I love published adventures. I really do. But I don't love every adventure, and the last few (several?) Wizards adventures have been disappointing to me.

But I don't demand perfection from adventures either. Most of the adventures we consider classic have flaws. But they have enough in them to really speak to a lot of DMs, and for those DMs to overcome whatever flaws they have, and to get really, really excited about running them.

So, here's my question to you: What's the most recent official D&D adventure that really speaks to you, that you'd be prepared to put on the "Classic" roster?

Covid disrupted my play of the adventures, so there's this gap in my play of them (Rime, Witchlight being the big two in the gap). But for me, the most recent that is "Yeah, this is worthy of our time" is Tomb of Annihilation. Which, given that's 2017, is a LOT of years earlier. (I have problems with it, but it's an adventure that I really enjoy as well).

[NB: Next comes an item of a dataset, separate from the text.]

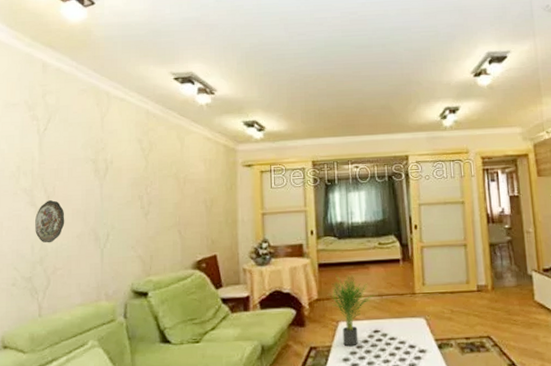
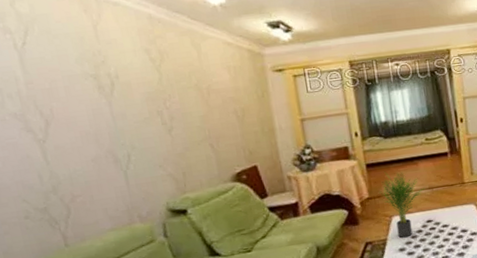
decorative plate: present [35,200,65,243] -> none [35,124,74,171]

Dragonlance: Shadow of the Dragon Queen just misses out. Its version of Dragonlance lore irritates me greatly, though I mostly like the adventure content.

So, what's your pick?

Cheers!


In terms of games I played I would say Rime of the Frostmaiden is the most recent. Other 5e products I would rate as classic include Tomb of Annhilation and Tyranny of Dragons.

I think a desert-centric Amn adventure would be an instant classic if they did it, as would an adventure based in the Halruua Mageigarchy.

I think BGDIA became a classic because of how close the ties are between it and Baldur's Gate 3.